* **Instructions to follow**: It would help if you retyped the data exactly, leaving out the pictures.

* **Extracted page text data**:
***

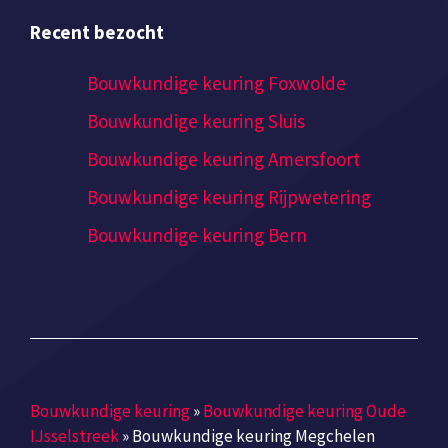
Recent bezocht
Bouwkundige keuring Foxwolde
Bouwkundige keuring Sluis
Bouwkundige keuring Amersfoort
Bouwkundige keuring Rijpwetering
Bouwkundige keuring Bern
Bouwkundige keuring
»
Bouwkundige keuring Oude
IJsselstreek
»
Bouwkundige keuring Megchelen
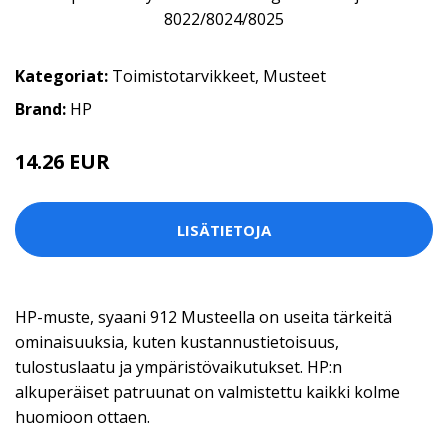
Kategoriat:
Toimistotarvikkeet
,
Musteet
Brand:
HP
14.26 EUR
LISÄTIETOJA
HP-muste, syaani 912 Musteella on useita tärkeitä
ominaisuuksia, kuten kustannustietoisuus,
tulostuslaatu ja ympäristövaikutukset. HP:n
alkuperäiset patruunat on valmistettu kaikki kolme
huomioon ottaen.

***

* **Task response**:
Recent bezocht
Bouwkundige keuring Foxwolde
Bouwkundige keuring Sluis
Bouwkundige keuring Amersfoort
Bouwkundige keuring Rijpwetering
Bouwkundige keuring Bern
Bouwkundige keuring
»
Bouwkundige keuring Oude
IJsselstreek
»
Bouwkundige keuring Megchelen
Kategoriat:
Toimistotarvikkeet
,
Musteet
Brand:
HP
14.26 EUR
LISÄTIETOJA
HP-muste, syaani 912 Musteella on useita tärkeitä
ominaisuuksia, kuten kustannustietoisuus,
tulostuslaatu ja ympäristövaikutukset. HP:n
alkuperäiset patruunat on valmistettu kaikki kolme
huomioon ottaen.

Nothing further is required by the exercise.